# [INSTRUCTION 1]
Can you copy every collection entry further down, the lines that name a living thing from kingdom to common name, line for line but without the pictures?

# [PAGE EXCERPT]
* BEGIN *
Death of OS X VLC Exaggerated - durin42
http://wiki.videolan.org/Lunettes

======
durin42
I'm really glad to see that they're building a new UI from scratch - this has
a lot of potential. I wish that there was a chance in hell that this would
light a fire under Apple's QuickTime team, but they seem to be stuck moving at
a snail's pace.

Plus, VLCKit could be a really great tool for Cocoa programs, since Apple's
API migration roadmap to QTX just flat out doesn't exist publicly.

------
kamidev
Personally, I think the term "vaporware" is best used when software is
announced as the next great thing but no product actually ships.

Anyway... I don't think there is anything to worry about here. I just
downloaded the source, built Lunettes under Snow Leopard and tried some of my
favorite videos. There is no GUI to open some file types yet - but for those
it can handle, everything seems to work and it does look great!

------
DrJokepu
I don't want to sound negative but this is how most vaporware next versions
are born. We have seen it happening way too many times. They have to be very
careful to avoid the usual fate (fast forward 2 years there's still no release
or if there is no one uses it because it has serious issues or is already
outdated etc.) That being said, I wish them good luck and I hope to see the
new UI soon.

------
ozwash
If you want a better looking VLC player, theres blackpearl
[http://cypohirogen.deviantart.com/art/BlackPearl-VLC-
Player-...](http://cypohirogen.deviantart.com/art/BlackPearl-VLC-Player-
Vol-2-98274905)
* END *
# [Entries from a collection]
* BEGIN *
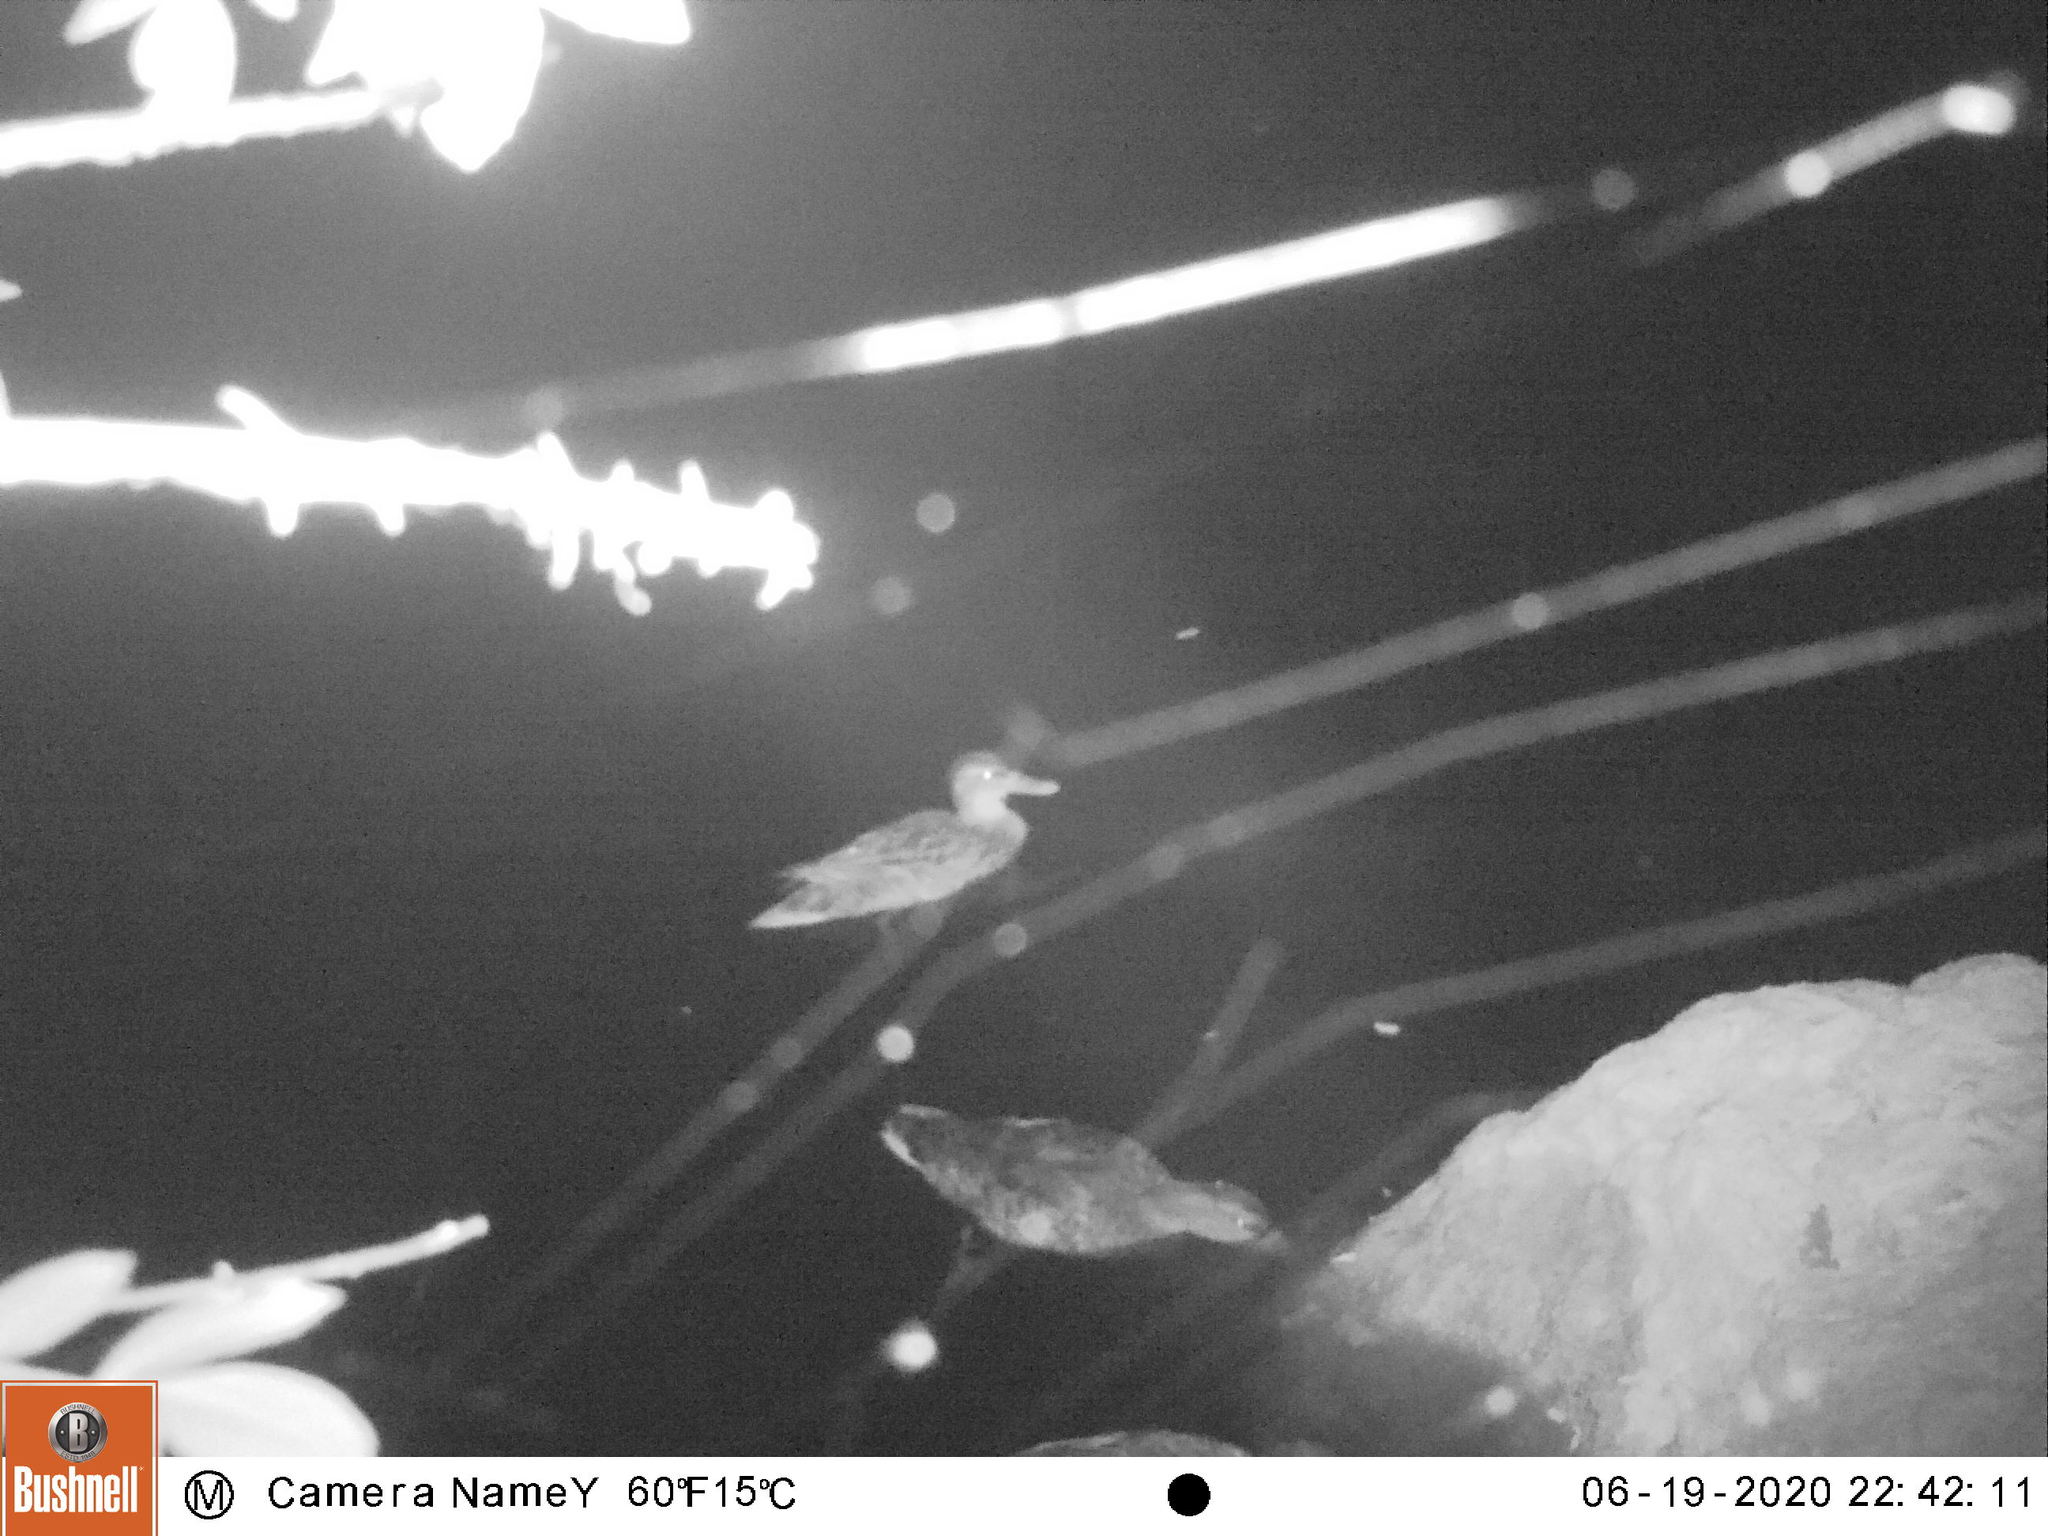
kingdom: Animalia
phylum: Chordata
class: Aves
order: Anseriformes
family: Anatidae
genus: Anas
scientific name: Anas platyrhynchos
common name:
* END *
# [INSTRUCTION 2]
Could you repeat the part of the VLC forum thread above word for word, starting with "Anyway... I don't" and going on through "new UI soon."?

# [EXERCISE RESULT 1]
kingdom: Animalia
phylum: Chordata
class: Aves
order: Anseriformes
family: Anatidae
genus: Anas
scientific name: Anas platyrhynchos
common name:

# [EXERCISE RESULT 2]
Anyway... I don't think there is anything to worry about here. I just
downloaded the source, built Lunettes under Snow Leopard and tried some of my
favorite videos. There is no GUI to open some file types yet - but for those
it can handle, everything seems to work and it does look great!

------
DrJokepu
I don't want to sound negative but this is how most vaporware next versions
are born. We have seen it happening way too many times. They have to be very
careful to avoid the usual fate (fast forward 2 years there's still no release
or if there is no one uses it because it has serious issues or is already
outdated etc.) That being said, I wish them good luck and I hope to see the
new UI soon.